▸ RECORDS PROVIDED
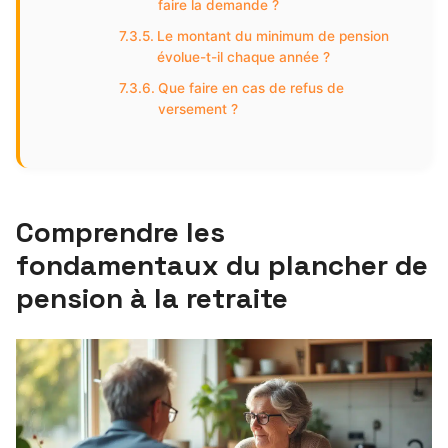
faire la demande ?
Le montant du minimum de pension
évolue-t-il chaque année ?
Que faire en cas de refus de
versement ?
Comprendre les
fondamentaux du plancher de
pension à la retraite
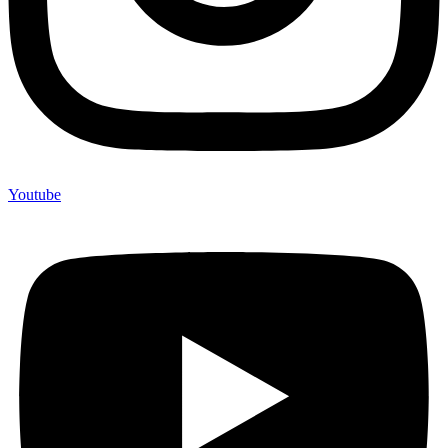
Youtube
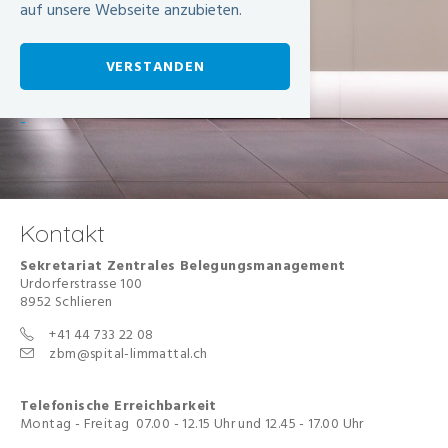
auf unsere Webseite anzubieten.
VERSTANDEN
-
Kontakt
Sekretariat Zentrales Belegungsmanagement
Urdorferstrasse 100
8952 Schlieren
+41 44 733 22 08
zbm@spital-limmattal.ch
Telefonische Erreichbarkeit
Montag - Freitag 07.00 - 12.15 Uhr und 12.45 - 17.00 Uhr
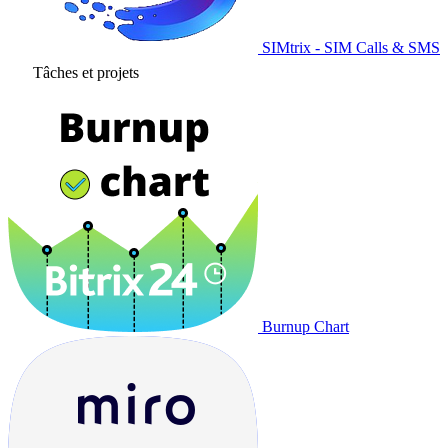
SIMtrix - SIM Calls & SMS
Tâches et projets
Burnup Chart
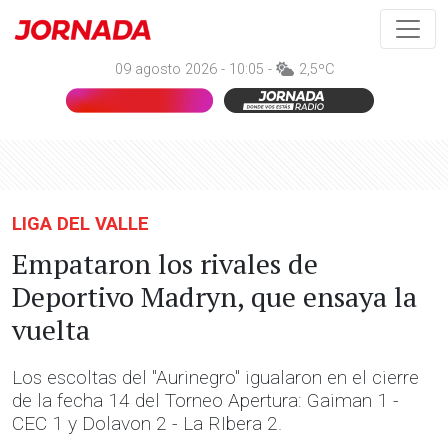
09 agosto 2026 - 10:05 -
2,5ºC
LIGA DEL VALLE
Empataron los rivales de
Deportivo Madryn, que ensaya la
vuelta
Los escoltas del "Aurinegro" igualaron en el cierre
de la fecha 14 del Torneo Apertura: Gaiman 1 -
CEC 1 y Dolavon 2 - La RIbera 2.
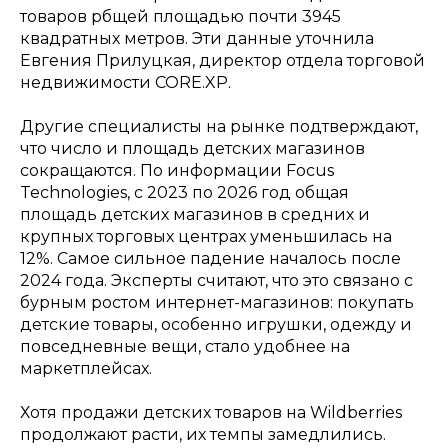
товаров рбщей площадью почти 3945
квадратных метров. Эти данные уточнила
Евгения Прилуцкая, директор отдела торговой
недвижимости CORE.XP.
Другие специалисты на рынке подтверждают,
что число и площадь детских магазинов
сокращаются. По информации Focus
Technologies, с 2023 по 2026 год общая
площадь детских магазинов в средних и
крупных торговых центрах уменьшилась на
12%. Самое сильное падение началось после
2024 года. Эксперты считают, что это связано с
бурным ростом интернет-магазинов: покупать
детские товары, особенно игрушки, одежду и
повседневные вещи, стало удобнее на
маркетплейсах.
Хотя продажи детских товаров на Wildberries
продолжают расти, их темпы замедлились.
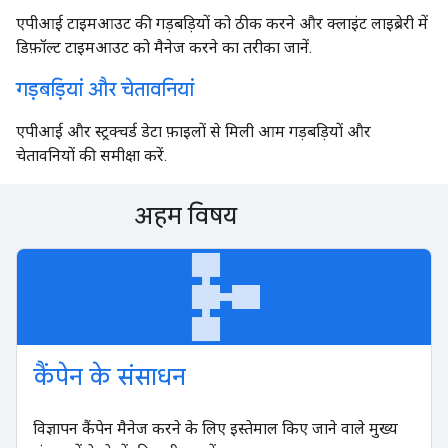
एपीआई टाइमआउट की गड़बड़ियों को ठीक करने और क्लाइंट लाइब्रेरी में
डिफ़ॉल्ट टाइमआउट को मैनेज करने का तरीका जानें.
गड़बड़ियां और चेतावनियां
एपीआई और स्ट्रक्चर्ड डेटा फ़ाइलों से मिली आम गड़बड़ियों और
चेतावनियों की समीक्षा करें.
अहम विषय
schema
कैंपेन के संसाधन
विज्ञापन कैंपेन मैनेज करने के लिए इस्तेमाल किए जाने वाले मुख्य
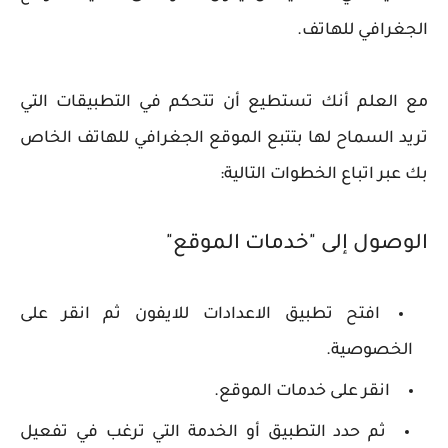
الجغرافي للهاتف.
مع العلم أنك تستطيع أن تتحكم في التطبيقات التي
تريد السماح لها بتتبع الموقع الجغرافي للهاتف الخاص
بك عبر اتباع الخطوات التالية:
الوصول إلى "خدمات الموقع"
افتح تطبيق الاعدادات للايفون ثم انقر على
الخصوصية.
انقر على خدمات الموقع.
ثم حدد التطبيق أو الخدمة التي ترغب في تفعيل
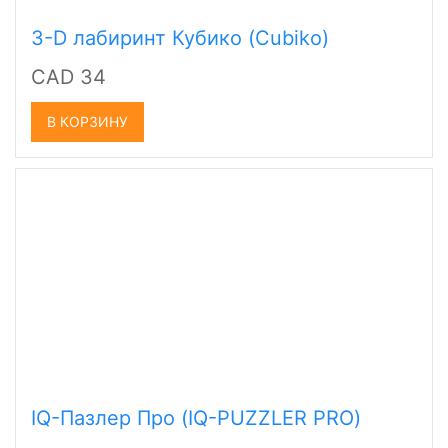
3-D лабиринт Кубико (Cubiko)
CAD 34
В КОРЗИНУ
IQ-Пазлер Про (IQ-PUZZLER PRO)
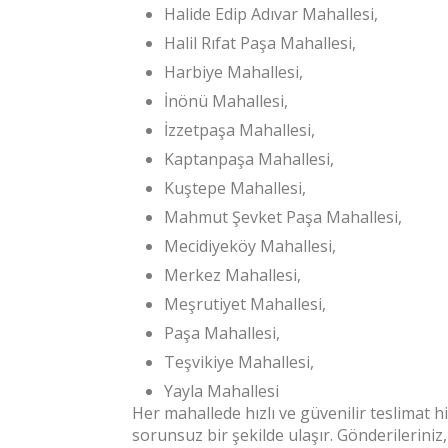
Halide Edip Adıvar Mahallesi,
Halil Rıfat Paşa Mahallesi,
Harbiye Mahallesi,
İnönü Mahallesi,
İzzetpaşa Mahallesi,
Kaptanpaşa Mahallesi,
Kuştepe Mahallesi,
Mahmut Şevket Paşa Mahallesi,
Mecidiyeköy Mahallesi,
Merkez Mahallesi,
Meşrutiyet Mahallesi,
Paşa Mahallesi,
Teşvikiye Mahallesi,
Yayla Mahallesi
Her mahallede hızlı ve güvenilir teslimat 
sorunsuz bir şekilde ulaşır. Gönderileriniz,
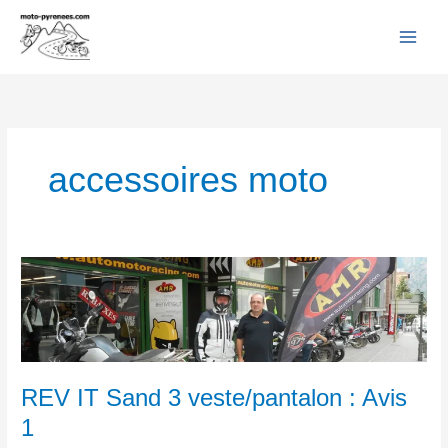
Facebook
YouTube
Instagram
Flickr
Aller
au
contenu
accessoires moto
REV
IT
Sand
3
veste/pantalon
:
REV IT Sand 3 veste/pantalon : Avis
Avis
1
1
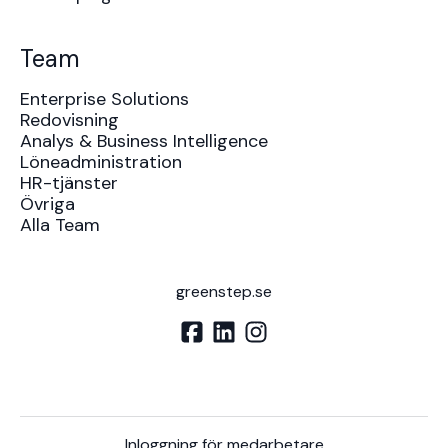
Team
Enterprise Solutions
Redovisning
Analys & Business Intelligence
Löneadministration
HR-tjänster
Övriga
Alla Team
greenstep.se
Inloggning för medarbetare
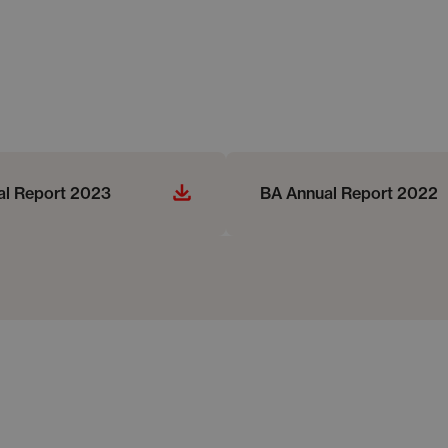
al Report 2023
BA Annual Report 2022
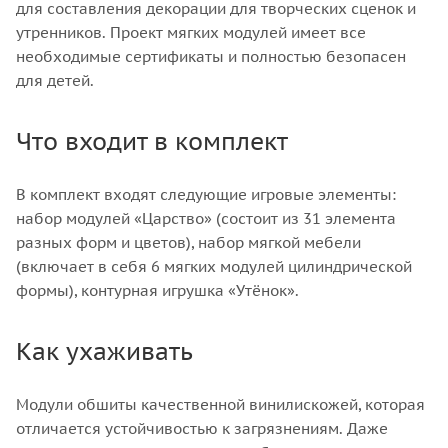
для составления декорации для творческих сценок и
утренников. Проект мягких модулей имеет все
необходимые сертификаты и полностью безопасен
для детей.
Что входит в комплект
В комплект входят следующие игровые элементы:
набор модулей «Царство» (состоит из 31 элемента
разных форм и цветов), набор мягкой мебели
(включает в себя 6 мягких модулей цилиндрической
формы), контурная игрушка «Утёнок».
Как ухаживать
Модули обшиты качественной винилискожей, которая
отличается устойчивостью к загрязнениям. Даже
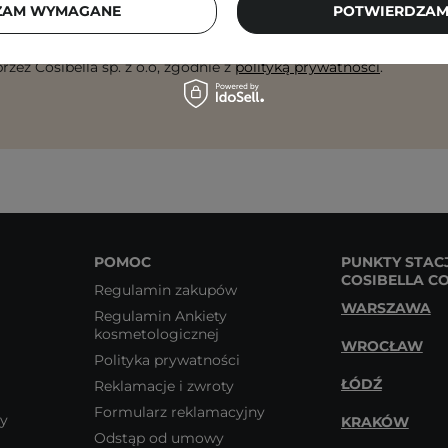
ZAM WYMAGANE
POTWIERDZAM
 się na otrzymywanie wiadomości marketingowych i przetwarz
rzez Cosibella sp. z o.o, zgodnie z
polityką prywatności
.
POMOC
PUNKTY STAC
COSIBELLA C
Regulamin zakupów
WARSZAWA
Regulamin Ankiety
kosmetologicznej
WROCŁAW
Polityka prywatności
ŁÓDŹ
Reklamacje i zwroty
Formularz reklamacyjny
wy
KRAKÓW
Odstąp od umowy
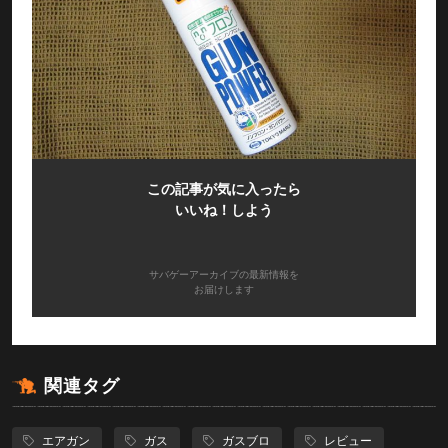
この記事が気に入ったら
いいね！しよう
サバゲーアーカイブの最新情報を
お届けします
関連タグ
エアガン
ガス
ガスブロ
レビュー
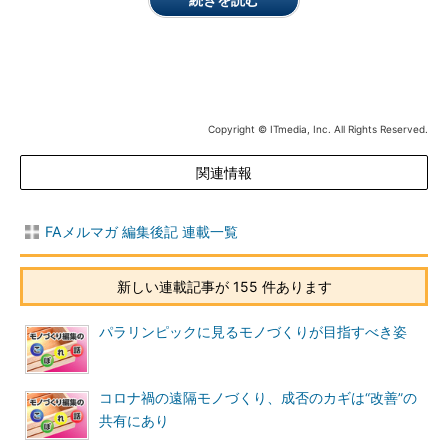
Copyright © ITmedia, Inc. All Rights Reserved.
関連情報
FAメルマガ 編集後記 連載一覧
新しい連載記事が 155 件あります
パラリンピックに見るモノづくりが目指すべき姿
コロナ禍の遠隔モノづくり、成否のカギは“改善”の
共有にあり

▸ WHAT IS EXPECTED
Look through the material above for the word "الجغرافي" and copy every line that has it.

▸ TASK OUTPUT
الجغرافي للهاتف.
تريد السماح لها بتتبع الموقع الجغرافي للهاتف الخاص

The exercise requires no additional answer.